Dar el salto de Windows a Linux puede parecer complicado, pero no lo es tanto si eliges bien desde el principio. En este artículo comparto las distribuciones más recomendables para empezar con buen pie en el mundo Linux, sin dolores de cabeza ni configuraciones eternas.

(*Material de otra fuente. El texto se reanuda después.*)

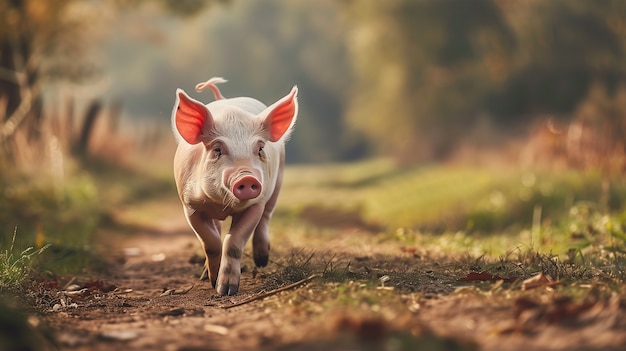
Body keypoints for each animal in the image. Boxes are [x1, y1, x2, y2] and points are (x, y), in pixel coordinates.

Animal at [171, 77, 298, 296]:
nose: (246, 178)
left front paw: (226, 290)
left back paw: (262, 261)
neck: (223, 206)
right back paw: (204, 275)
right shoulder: (190, 205)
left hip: (278, 181)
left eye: (260, 149)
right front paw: (213, 282)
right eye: (217, 150)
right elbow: (211, 242)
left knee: (267, 215)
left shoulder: (255, 204)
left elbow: (233, 241)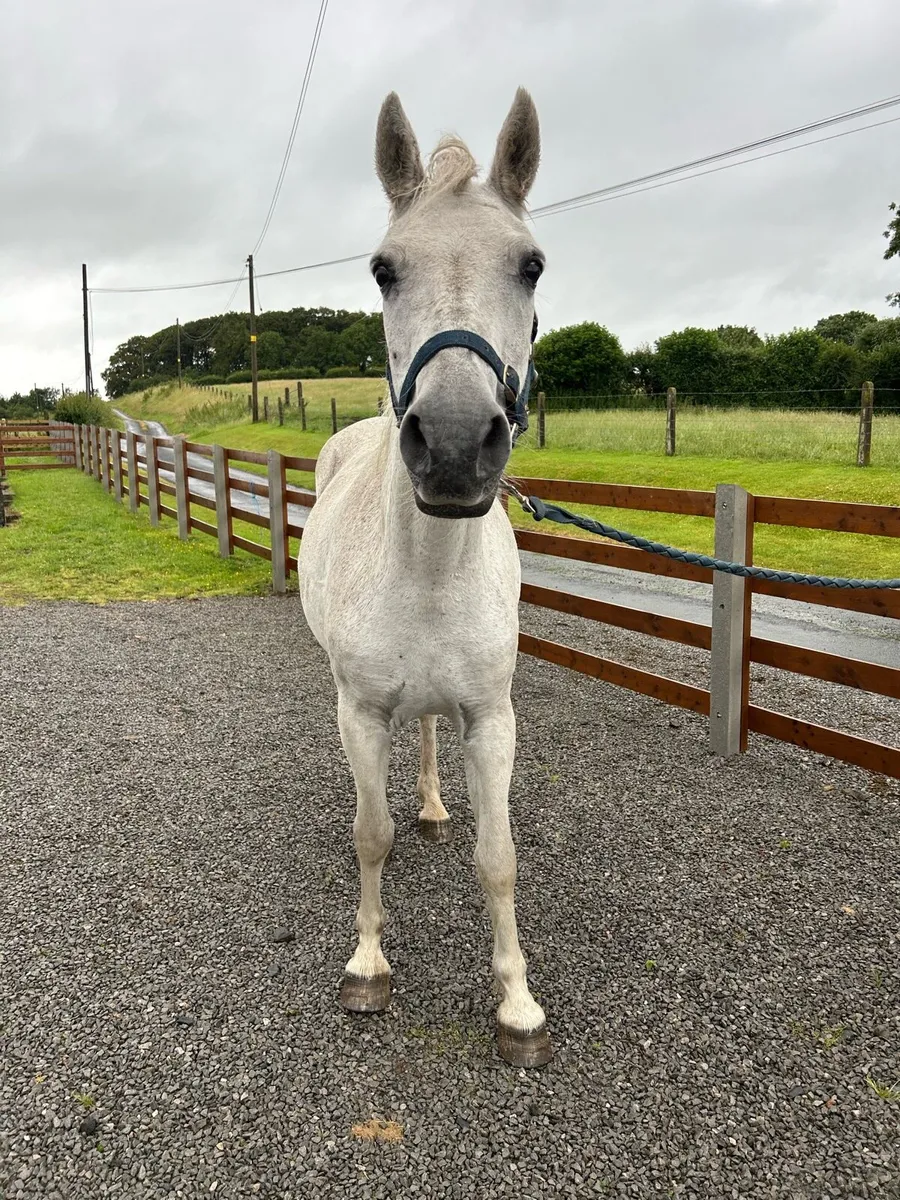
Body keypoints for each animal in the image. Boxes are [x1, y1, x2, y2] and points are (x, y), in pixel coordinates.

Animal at [298, 89, 550, 1068]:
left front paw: (517, 1005)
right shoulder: (360, 712)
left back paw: (437, 806)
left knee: (432, 736)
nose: (449, 446)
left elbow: (499, 858)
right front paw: (368, 966)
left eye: (530, 265)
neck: (433, 570)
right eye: (382, 269)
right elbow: (370, 834)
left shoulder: (493, 718)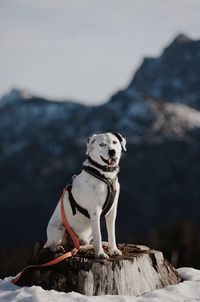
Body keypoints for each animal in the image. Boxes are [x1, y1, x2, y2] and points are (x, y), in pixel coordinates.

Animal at [45, 132, 126, 260]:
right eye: (102, 144)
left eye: (115, 142)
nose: (112, 151)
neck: (105, 175)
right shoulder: (95, 211)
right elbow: (98, 234)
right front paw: (100, 254)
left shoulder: (113, 211)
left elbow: (112, 234)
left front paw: (113, 249)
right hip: (58, 228)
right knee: (50, 246)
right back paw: (58, 248)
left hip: (86, 235)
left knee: (82, 245)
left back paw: (95, 245)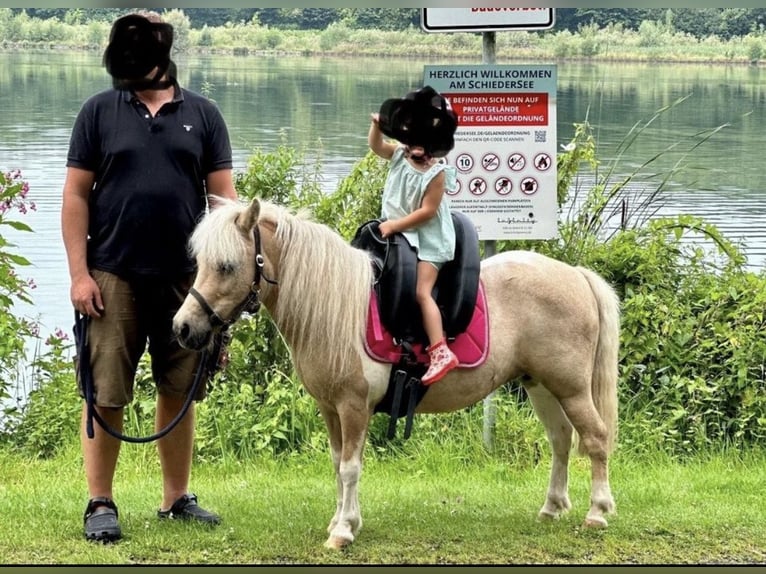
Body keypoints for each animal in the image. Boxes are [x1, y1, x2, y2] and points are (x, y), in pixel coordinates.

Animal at [172, 197, 624, 548]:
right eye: (201, 263)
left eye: (227, 266)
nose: (183, 327)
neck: (336, 307)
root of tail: (576, 275)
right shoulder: (330, 409)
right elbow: (338, 464)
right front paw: (344, 520)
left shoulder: (353, 406)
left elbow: (351, 468)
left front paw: (342, 531)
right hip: (542, 386)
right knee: (561, 440)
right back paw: (551, 507)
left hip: (571, 389)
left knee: (596, 439)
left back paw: (598, 512)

Yo también pasé por ahí. Quería dejar atrás Windows, pero no sabía por dónde empezar con Linux. Me encontré con nombres raros, muchas opciones y un poco de miedo a romper algo. Por suerte, hay distribuciones pensadas para quienes empezamos de cero. No necesitas saber programar, ni pelearte con la terminal: solo elegir la que mejor se adapte a lo que buscas. Aquí te cuento cuáles son las distros que más recomiendo si estás empezando, qué las hace especiales y por qué pueden ser una gran puerta de entrada al software libre.
Ubuntu: la apuesta segura si vienes de Windows
Ubuntu es, probablemente, la opción más conocida y usada por quienes se estrenan en Linux. Y no es casualidad. Es una distribución muy estable, fácil de usar y con una comunidad enorme detrás, lo que significa que si tienes un problema, alguien ya lo ha resuelto antes. Viene con todo lo necesario para trabajar desde el primer minuto: navegador, suite ofimática, reproductor multimedia, gestor de archivos… Y si necesitas instalar algo más, su tienda de software es muy intuitiva, como la de un móvil.
Además, hay versiones llamadas LTS (Long Term Support), que reciben actualizaciones de seguridad durante varios años. Esto es ideal si no quieres estar pendiente de instalar una nueva versión cada poco tiempo. Si me preguntas, es una de las formas más suaves de dejar Windows sin echarlo de menos.
En definitiva, podemos decir que Ubuntu es muy flexible y se adapta muy bien a ordenadores muy variados. Es una buena opción para iniciarse y no complicarse la vida si simplemente quieres probar cómo funciona Linux o quieres tener un sistema de respaldo, para usarlo junto a Windows, en caso de necesidad.
MX Linux, Elementary OS o Pop!_OS: según lo que busques
Hay otras distribuciones que también funcionan de maravilla si estás dando tus primeros pasos. MX Linux, por ejemplo, es muy estable y ligera. Funciona bien incluso en ordenadores antiguos. Su entorno de escritorio es sencillo y rápido, y no consume demasiados recursos.
Si lo tuyo es el diseño cuidado y vienes de usar macOS o simplemente te gusta lo visual, Elementary OS te va a enamorar. Está pensada para que todo funcione como debe desde el principio, sin complicarte, y tiene una estética muy pulida. Es ideal si quieres una experiencia bonita y sin sobresaltos.
¿Y si quieres jugar en Linux? Entonces Pop!_OS es una opción fantástica. Viene optimizada para aprovechar al máximo la tarjeta gráfica y tiene una versión específica para usuarios de NVIDIA. Además, su diseño también es moderno, y puedes gestionar muy bien las ventanas y los recursos del sistema.
¿Qué distro deberías elegir tú?
Depende de lo que necesites. Si quieres una distro que funcione «como un tiro» en un portátil antiguo, quizá lo mejor sea Puppy Linux o Tiny Core, aunque estas requieren un poquito más de curiosidad técnica. Si buscas algo que simplemente funcione y se parezca a lo que ya conoces, Ubuntu, Elementary o MX Linux son apuestas seguras.
Mi consejo es el siguiente: no tengas miedo a probar. Muchas de estas distribuciones se pueden arrancar desde un pendrive sin necesidad de instalarlas. Eso te permite ver cómo funcionan sin tocar nada de tu ordenador. Y si te gusta, entonces sí, puedes instalarla cuando estés listo.
Otra opción bastante interesante, que también recomendamos para usuarios menos experimentados, es la de Linux Mint. Al igual que Ubuntu, tiene una larga trayectoria detrás y se adapta muy bien a equipos informáticos muy variados. Es una distribución con casi 20 años de trayectoria.
Pasarte a Linux no tiene por qué ser complicado ni frustrante. Hay vida más allá de Windows, y con la distro adecuada, descubrirla puede ser incluso divertido.